Penelitian yang dilakukan oleh Barnes (2012) menunjukkan bahwa perempuan yang duduk menonton televisi selama lebih dari 40 jam seminggu, memiliki 94 persen peningkatan risiko obesitas dan 70 persen peningkatan risiko terkena diabetes militus. Aktifitas fisik yang dilakukan secara rutin akan memperbaiki komposisi tubuh melalui penurun lemak abdominal adiposit dan perbaikan terhadap control berat badan. Selain itu dapat meningkatkan profil lipoprotein

melalui penurunan level trigliserida, peningkatan kolesterol HDL (kolesterol baik), menurunkan LDL serta menurunkan rasio LDL terhadap HDL. Aktifitas fisik juga memperbaiki homeostasis glukosa dan sensitifitas insulin, menurunkan tekanan darah dan inflamasi sistemik, menurunkan pembekuan darah, memperbaiki aliran darah jantung, memperbaiki fungsi jantung serta endothelial function.

3) Penatalaksanaan

Saat ini belum ada studi acak terkontrol yang khusus tentang penatalaksanaan SM. Penatalaksanaan terhadap komponen-komponen SM dapat mencegah atau memperlambat onset diabetes milletus, hipertensi dan penyakit kardiovaskuler.

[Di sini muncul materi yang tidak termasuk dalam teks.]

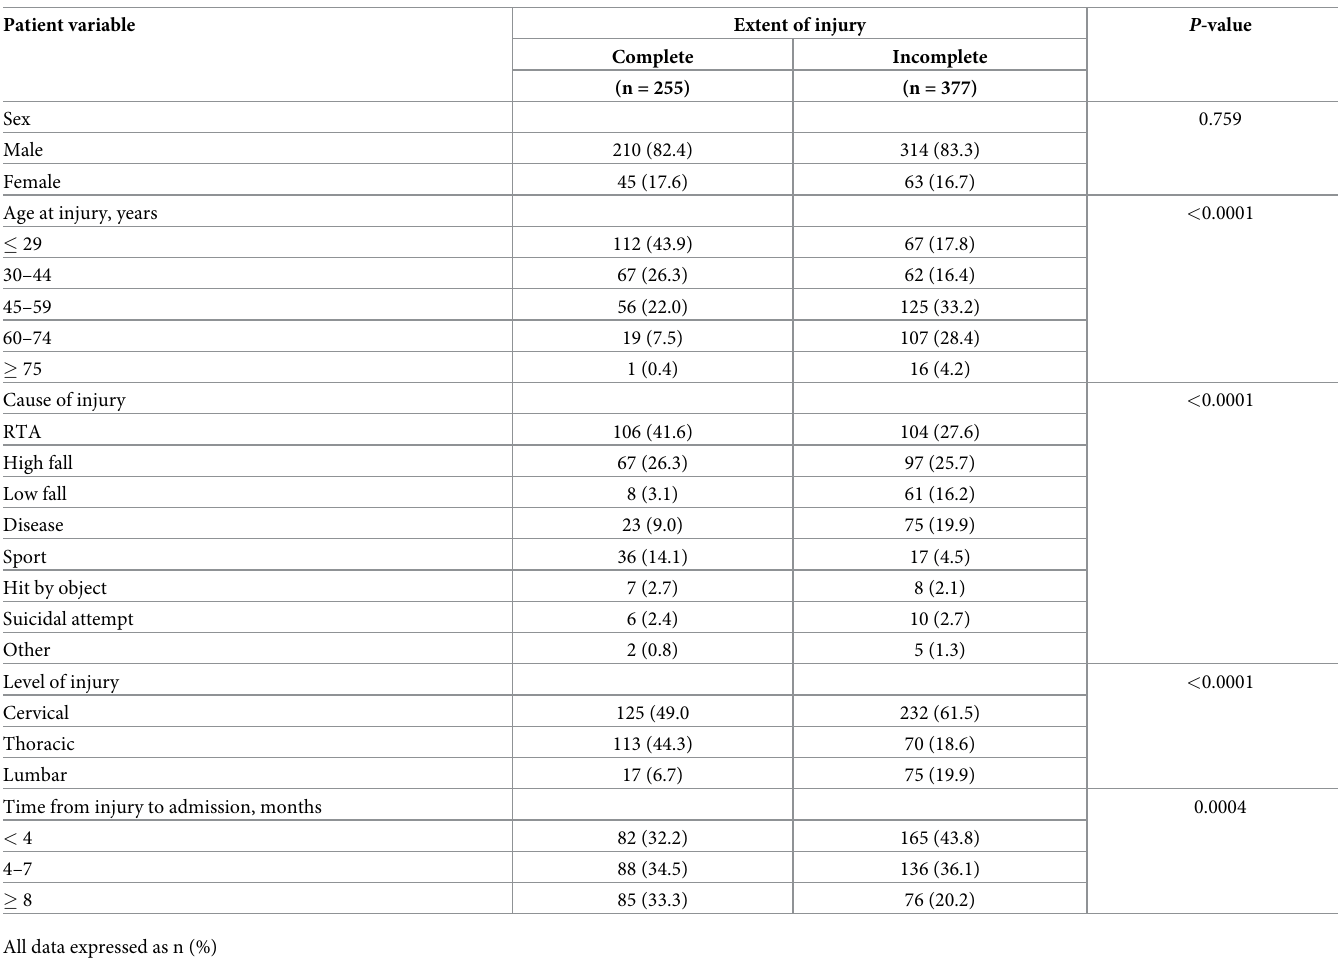
Table 1. Patient comparison by extent of spinal cord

Mengubah kebiasaan makan dan latihan fisik merupakan penatalaksanaan utama yang harus dilakukan (Shahab, 2017).

Berikut merupakan penatalaksaaan SM : (1) Latihan Fisik

Otot rangka merupakan jaringan yang paling sensitif terhadap insulin di dalam tubuh dan merupakan target utama terjadiya resistensi insulin. Latihan fisik terbukti dapat menurunkan kadar lipid dan resistensi insulin di dalam otot rangka. Pegaruh latihan fisik terhadap sensitivitas insulin terjadi dalam 24 sampai 48 jam dan akan hilang dalam waktu 3 sampai 4 hari. Manfaat paling besar dapat diperoleh apabila pasien menjalankan latihan fisik sedang secara teratur dalam jangka panjang. Kombinasi latihan fisik aerobik dan latihan fisik menggunakan beban merupakan pilihan terbaik (Shahab, 2017).

(2) Diet

Sasaran utama dari diet terhadap SM adalah menurunkan risiko penyakit kardiovaskuler dan diabetes melitus.

Bukti-bukti dari suatu studi besar menunjukkan bahwa diet

rendah sodium dapat membantu menurunkan tekanan darah.

Hasil studi klinis diet rendah lemak selama 2 tahun menunjukkan penurunan signifikan dari kejadian komplikasi kardiovaskuler. Untuk menurunkan hipertrigliseridemia atau meningkatkan kadar HDL kolesterol dilakukan diet rendah lemak jenuh dan rendah karbohidrat (Shahab, 2017).